Nuove prospettive per la cura della leucemia più comune nell’adulto, la leucemia linfocitica cronica. Uno studio clinico pilota su 26 pazienti gravi, l’anticorpo cirmtuzumab si è dimostrato capace di bloccare la crescita del tumore ematico. Lo studio è stato condotto dagli specialisti della University of California San Diego School of Medicine e pubblicato sulla rivista Cell Stem Cell. Secondo gli studiosi, la molecola cirmtuzumab colpisce le staminali del tumore e ne ferma la crescita. Si tratta quindi di un farmaco potenzialmente importante per eliminare questa e altre neoplasie, spiegano gli esperti, in ragione del fatto che oggi si ritiene che molti dei fallimenti terapeutici in oncologia siano proprio dovuti alla presenza delle staminali del cancro responsabili di recidive e metastasi.
IL CECCHINO DELLA MOLECOLA RORI
L’anticorpo cirmtuzumab colpisce selettivamente le cellule che espongono una molecola – Rori – che normalmente serve durante lo sviluppo intrauterino ma che negli individui sani è assente.
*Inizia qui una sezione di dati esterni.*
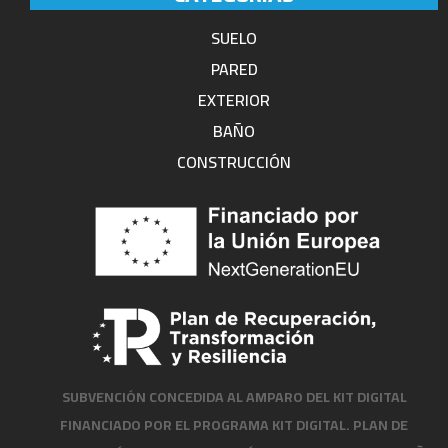
SUELO
PARED
EXTERIOR
BAÑO
CONSTRUCCIÓN
SUBVENCIÓN CONCEDIDA AL AMPARO DEL KIT DIGITAL
FINANCIADO POR EL PROGRAMA KIT DIGITAL. PLAN DE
In caso di tumore le cellule malate e le staminali che riproducono il tumore espongono erroneamente Rori che ha quindi un ruolo importante nella crescita della neoplasia. «In questo trial, abbiamo trattato 26 pazienti con recidiva con dosi crescenti di cirmtuzumab, e abbiamo visto che il farmaco è eccezionalmente ben tollerato. Inoltre un ciclo breve di terapia ha mostrato di poter fermare la progressione della malattia consentendo alla maggior parte dei pazienti di fare a meno di ogni altra terapia per otto mesi – ha affermato il coordinatore della sperimentazione Michael Choi – Si tratta di un risultato notevole visto che i pazienti coinvolti erano in fase avanzata di malattia».
IL PARERE DELL’EMATOLOGO
Cauto il professor Robin Foà ematologo di fama mondiale, capo del dipartimento di Ematologia della Sapienza Università di Roma. «Per la leucemia linfocitica cronica ci sono molti farmaci innovativi già in uso clinico e approvati e molto ha da venire. Qui sono riportati i primi dati di uno studio di fase 1 per pazienti con malattia avanzata (refrattari/resistente) in cui si è documentata la fattibilità e sicurezza, in termini di tollerabilità, di questa nuova molecola. Mi sembra troppo presto per parlare di impatto sulla malattia. Ci vorrà tempo».